**WORK ORDER**
Filter the records for lines holding the string "public".

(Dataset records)
>>>
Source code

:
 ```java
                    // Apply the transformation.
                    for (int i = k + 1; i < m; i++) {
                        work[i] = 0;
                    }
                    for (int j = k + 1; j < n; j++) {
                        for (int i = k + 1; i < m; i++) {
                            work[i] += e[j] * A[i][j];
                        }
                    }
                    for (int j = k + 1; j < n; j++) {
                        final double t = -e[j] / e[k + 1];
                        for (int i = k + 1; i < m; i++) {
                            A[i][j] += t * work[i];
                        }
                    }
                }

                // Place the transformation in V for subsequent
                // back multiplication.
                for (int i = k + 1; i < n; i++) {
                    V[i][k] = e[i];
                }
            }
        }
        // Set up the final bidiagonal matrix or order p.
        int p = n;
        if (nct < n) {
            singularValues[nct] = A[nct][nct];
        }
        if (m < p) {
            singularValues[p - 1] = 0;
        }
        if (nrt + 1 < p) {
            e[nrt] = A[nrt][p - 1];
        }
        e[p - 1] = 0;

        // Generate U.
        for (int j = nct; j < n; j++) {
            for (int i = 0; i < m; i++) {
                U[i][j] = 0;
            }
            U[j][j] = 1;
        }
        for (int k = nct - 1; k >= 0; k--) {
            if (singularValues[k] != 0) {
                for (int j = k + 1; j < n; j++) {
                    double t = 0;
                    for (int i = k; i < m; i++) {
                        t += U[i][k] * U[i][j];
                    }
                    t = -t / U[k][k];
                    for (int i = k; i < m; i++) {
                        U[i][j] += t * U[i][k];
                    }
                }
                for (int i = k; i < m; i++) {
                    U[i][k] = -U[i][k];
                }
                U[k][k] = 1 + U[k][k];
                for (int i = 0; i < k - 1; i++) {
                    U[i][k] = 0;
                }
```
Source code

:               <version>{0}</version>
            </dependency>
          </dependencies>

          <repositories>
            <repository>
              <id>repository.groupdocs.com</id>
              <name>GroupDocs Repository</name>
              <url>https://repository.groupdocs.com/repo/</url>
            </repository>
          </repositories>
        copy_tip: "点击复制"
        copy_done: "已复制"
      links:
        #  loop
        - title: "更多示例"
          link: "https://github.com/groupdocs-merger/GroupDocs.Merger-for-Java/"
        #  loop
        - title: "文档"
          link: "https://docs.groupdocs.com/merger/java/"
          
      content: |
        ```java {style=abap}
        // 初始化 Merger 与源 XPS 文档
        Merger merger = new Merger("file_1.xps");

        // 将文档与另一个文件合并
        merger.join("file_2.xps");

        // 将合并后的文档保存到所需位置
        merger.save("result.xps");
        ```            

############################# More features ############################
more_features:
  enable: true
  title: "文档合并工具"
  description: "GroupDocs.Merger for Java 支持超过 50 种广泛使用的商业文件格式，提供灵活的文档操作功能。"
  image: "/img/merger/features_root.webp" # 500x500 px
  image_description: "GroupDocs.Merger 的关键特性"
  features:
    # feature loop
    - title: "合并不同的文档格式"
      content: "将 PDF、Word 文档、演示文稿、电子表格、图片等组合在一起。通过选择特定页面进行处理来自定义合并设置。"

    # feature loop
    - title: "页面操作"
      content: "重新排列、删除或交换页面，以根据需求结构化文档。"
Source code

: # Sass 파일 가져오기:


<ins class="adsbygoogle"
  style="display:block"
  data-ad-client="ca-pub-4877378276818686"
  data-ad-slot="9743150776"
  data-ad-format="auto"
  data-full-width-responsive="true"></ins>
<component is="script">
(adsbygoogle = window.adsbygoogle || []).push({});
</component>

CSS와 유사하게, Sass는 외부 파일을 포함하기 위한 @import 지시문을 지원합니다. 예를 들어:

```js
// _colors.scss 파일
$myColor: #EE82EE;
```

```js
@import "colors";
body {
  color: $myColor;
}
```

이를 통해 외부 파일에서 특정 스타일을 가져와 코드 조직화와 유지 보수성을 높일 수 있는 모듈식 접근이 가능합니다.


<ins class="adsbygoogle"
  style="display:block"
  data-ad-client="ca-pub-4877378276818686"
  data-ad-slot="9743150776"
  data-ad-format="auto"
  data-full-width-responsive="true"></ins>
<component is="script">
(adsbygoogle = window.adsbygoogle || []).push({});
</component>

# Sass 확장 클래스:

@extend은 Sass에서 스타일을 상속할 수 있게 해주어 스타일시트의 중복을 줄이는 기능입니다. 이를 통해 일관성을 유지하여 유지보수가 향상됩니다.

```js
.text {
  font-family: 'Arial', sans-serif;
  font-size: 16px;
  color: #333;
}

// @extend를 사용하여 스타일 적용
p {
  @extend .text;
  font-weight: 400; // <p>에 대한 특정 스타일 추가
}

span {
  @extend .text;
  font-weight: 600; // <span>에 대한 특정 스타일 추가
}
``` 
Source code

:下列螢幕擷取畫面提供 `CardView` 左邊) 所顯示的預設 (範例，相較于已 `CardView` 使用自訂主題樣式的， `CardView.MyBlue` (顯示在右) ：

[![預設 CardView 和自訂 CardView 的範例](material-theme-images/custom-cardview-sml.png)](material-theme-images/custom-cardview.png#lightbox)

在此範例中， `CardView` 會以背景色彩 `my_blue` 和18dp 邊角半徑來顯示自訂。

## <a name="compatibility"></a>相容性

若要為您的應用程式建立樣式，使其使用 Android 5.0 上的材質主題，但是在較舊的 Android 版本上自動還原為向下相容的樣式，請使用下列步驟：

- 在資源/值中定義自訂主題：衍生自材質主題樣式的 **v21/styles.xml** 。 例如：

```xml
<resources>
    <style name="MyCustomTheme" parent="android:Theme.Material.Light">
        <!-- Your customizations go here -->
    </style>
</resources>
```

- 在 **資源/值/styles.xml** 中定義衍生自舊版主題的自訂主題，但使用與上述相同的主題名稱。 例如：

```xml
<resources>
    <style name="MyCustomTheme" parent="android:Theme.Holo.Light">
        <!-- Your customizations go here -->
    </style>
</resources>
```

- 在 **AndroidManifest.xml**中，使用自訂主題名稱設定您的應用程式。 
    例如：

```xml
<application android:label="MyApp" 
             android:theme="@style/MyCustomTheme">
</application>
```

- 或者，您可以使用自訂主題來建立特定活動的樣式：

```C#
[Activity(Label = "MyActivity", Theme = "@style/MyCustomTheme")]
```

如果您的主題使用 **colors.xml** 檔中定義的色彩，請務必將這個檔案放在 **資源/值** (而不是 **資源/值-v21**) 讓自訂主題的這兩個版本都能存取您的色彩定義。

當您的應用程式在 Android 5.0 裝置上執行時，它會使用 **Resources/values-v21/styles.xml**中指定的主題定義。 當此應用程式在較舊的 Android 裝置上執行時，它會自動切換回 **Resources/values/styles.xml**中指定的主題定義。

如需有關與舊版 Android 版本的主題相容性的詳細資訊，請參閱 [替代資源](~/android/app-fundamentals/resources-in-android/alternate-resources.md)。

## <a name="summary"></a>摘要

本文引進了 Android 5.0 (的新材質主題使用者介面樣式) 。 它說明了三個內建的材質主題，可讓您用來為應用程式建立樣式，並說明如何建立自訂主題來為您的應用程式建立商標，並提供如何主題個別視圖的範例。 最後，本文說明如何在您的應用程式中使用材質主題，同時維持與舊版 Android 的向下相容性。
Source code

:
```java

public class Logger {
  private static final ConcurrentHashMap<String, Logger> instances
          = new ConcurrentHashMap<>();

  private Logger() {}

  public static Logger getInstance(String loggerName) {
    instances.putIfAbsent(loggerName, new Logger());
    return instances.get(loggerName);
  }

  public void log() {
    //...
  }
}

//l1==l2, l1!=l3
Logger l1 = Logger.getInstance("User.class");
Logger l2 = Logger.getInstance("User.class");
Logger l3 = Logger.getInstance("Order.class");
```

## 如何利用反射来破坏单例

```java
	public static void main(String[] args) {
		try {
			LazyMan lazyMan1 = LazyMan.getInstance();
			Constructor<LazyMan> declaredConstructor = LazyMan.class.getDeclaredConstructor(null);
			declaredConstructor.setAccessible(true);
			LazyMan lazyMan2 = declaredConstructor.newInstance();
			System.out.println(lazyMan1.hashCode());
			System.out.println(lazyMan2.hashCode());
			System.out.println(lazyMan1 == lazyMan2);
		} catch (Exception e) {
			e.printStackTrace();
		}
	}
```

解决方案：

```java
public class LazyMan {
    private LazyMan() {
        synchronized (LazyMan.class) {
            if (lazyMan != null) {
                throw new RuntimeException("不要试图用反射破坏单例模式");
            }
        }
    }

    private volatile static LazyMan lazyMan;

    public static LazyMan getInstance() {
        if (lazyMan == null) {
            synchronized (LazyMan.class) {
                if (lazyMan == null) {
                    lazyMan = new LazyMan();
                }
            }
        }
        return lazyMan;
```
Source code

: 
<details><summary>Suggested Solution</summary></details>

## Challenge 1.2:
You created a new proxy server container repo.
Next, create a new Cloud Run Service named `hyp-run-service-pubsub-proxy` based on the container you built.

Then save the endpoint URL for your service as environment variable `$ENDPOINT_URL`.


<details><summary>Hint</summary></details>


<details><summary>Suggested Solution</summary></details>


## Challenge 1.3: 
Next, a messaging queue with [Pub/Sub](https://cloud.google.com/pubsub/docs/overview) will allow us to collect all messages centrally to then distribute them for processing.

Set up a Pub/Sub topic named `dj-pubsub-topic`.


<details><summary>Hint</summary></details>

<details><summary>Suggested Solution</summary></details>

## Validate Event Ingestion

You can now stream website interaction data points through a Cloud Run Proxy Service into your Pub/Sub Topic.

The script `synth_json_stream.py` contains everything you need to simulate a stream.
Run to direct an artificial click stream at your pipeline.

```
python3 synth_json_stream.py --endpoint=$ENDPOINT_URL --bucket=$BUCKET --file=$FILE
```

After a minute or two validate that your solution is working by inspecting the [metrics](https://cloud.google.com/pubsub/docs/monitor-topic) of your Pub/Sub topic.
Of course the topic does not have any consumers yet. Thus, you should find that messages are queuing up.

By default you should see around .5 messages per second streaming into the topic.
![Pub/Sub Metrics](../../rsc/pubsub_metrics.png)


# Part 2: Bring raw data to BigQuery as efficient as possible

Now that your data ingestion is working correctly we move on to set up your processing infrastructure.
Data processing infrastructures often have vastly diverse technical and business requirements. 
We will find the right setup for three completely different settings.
<<<
**RESPONSE BOX**
public class Logger {
  public static Logger getInstance(String loggerName) {
  public void log() {
	public static void main(String[] args) {
public class LazyMan {
    public static LazyMan getInstance() {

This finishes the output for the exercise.